I have a few questions for the authors. First, they mention in the manuscript the issue of changing diagnostic imaging modalities to evaluate this injury and they also mention that several of their patients became unstable in x-ray and subsequently died. This is, of course, a constant threat in a patient who arrives at a referral center with a tentative diagnosis of aortic tear. The first question is, Dr Hochheiser, what is your current imaging diagnostic algorithm in the evaluation of these patients?
My second question is, you indicated that in the clamp-and-sew group of patients, in one of these patients an attempt was made to institute circulatory assist and this failed. What was the outcome in this patient, because rightly he should have been considered in the bypass group on an intention-to-treat analysis?
It is my own opinion that a flexible approach is the best in these patients. Clearly, the extent of the tear, the location of the tear, the presence of associated injuries, in particular central nervous system or intracranial injuries, will all influence the decision to use heparin and circulatory assist.
Erwin Hirsch, MD, Boston: My first question was just asked by the previous discussant. My next 2 questions relate to whether you can give us some idea as to the timing of these procedures from the time that the patients were first seen at your medical center and when they were taken to the operating room for this repair. Also, what are your thoughts or what is the experience of the Maine Medical Center as to the management of patients who come with thoracic injury in association with intra-abdominal injuries?
Philip Allmendinger, MD, Hartford, Conn: The circulation, as Dr Cambria has indicated, for the spinal cord is very complex. We do not completely understand the collateralization. Cooley and others have reported that probably one of the best protections for the spinal cord is a very quick clamp time so that the anastomosis is completed in under a half hour. I wonder if you compared the clamp times from the clamp and sew as opposed to when you had an opportunity to dissect out the aorta under the help of assisted circulation and if there is a difference there.
One other comment is that Dr Cambria just presented a very nice paper on probably the next step in this treatment, which is endovascular thoracic stent grafts. This is on its way as of now.

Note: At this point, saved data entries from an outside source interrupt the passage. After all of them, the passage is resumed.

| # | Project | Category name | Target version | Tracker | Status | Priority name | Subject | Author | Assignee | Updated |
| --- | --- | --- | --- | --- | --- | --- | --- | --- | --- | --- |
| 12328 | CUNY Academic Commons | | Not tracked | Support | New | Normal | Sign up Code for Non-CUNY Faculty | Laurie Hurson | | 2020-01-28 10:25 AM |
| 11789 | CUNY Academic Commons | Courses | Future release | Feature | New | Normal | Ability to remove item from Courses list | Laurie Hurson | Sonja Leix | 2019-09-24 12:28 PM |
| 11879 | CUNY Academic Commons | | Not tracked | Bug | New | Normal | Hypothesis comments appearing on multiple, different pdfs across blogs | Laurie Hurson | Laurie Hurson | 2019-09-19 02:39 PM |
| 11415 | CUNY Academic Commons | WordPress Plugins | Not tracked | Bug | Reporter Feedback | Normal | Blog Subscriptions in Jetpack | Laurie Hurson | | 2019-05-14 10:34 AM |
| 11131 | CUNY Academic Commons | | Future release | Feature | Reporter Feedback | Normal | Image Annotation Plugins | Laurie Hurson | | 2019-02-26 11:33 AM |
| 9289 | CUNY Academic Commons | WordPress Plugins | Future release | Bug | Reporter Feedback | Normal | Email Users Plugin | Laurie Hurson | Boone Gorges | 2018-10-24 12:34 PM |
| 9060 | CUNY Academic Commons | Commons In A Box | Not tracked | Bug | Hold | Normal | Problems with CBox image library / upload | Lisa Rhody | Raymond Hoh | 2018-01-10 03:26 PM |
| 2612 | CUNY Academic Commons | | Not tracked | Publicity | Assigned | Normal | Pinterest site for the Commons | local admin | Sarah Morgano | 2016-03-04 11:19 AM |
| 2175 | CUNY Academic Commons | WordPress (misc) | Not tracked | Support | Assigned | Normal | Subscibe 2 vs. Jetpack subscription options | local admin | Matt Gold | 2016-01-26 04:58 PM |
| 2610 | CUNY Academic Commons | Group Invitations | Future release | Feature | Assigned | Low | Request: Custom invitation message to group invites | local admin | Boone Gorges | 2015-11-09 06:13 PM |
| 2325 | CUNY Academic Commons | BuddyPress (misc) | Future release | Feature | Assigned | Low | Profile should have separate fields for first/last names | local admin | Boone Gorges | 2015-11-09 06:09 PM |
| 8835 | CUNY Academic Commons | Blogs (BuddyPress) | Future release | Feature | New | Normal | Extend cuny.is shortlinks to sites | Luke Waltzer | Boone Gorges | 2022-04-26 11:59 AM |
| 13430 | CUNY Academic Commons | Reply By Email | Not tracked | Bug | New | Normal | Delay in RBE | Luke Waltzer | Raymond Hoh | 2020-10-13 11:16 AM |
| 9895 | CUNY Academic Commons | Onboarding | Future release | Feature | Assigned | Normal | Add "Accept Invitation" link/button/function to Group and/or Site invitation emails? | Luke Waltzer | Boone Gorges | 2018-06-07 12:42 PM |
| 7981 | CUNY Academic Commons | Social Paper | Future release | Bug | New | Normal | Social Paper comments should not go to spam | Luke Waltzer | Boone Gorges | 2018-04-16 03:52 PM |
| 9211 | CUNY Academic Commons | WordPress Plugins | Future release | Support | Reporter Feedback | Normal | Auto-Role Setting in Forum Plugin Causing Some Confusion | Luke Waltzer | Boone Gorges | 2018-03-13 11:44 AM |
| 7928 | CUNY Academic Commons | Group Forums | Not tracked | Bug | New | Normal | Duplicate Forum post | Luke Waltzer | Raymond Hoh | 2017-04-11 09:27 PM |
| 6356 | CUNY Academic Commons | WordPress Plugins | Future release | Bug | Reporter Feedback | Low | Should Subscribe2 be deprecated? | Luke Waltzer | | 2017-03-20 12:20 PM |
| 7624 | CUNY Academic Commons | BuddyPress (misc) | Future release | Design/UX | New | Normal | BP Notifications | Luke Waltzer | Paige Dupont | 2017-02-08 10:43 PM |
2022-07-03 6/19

Dr Hochheiser: To address your questions first, as far as our current algorithm for diagnostics of thoracic aortic injuries, computed tomographic scan is our first step, and that is done as a complete trauma, including the head, neck, chest, abdomen, and pelvis, as directed by our findings in the trauma room. Our next step has in the past been aortic angiography, but as our availability of transesophageal echocardiography improves and response time improves, we have been moving toward that. The second question you asked was regarding the single patient; that patient did survive without paraplegia, and you are correct that as an intention to treat, it would be in the other group.
To address Dr Hirsch's questions, as far as the timing, we did not actually look at the timing from arrival to repair, but that was previously looked at in another study by Dr Martha Zeiger, and those results are in the literature, although the time from diagnosis to procedure in that study improved over the length of the study. As far as treating intra-abdominal vs thoracic aortic injuries, priority at this point goes to the intra-abdominal injuries, especially in the unstable patient.
Dr Allmendinger, we did not directly compare the cross-clamp times between our patients with mechanical circulatory support and clamp and sew, so I cannot comment on that.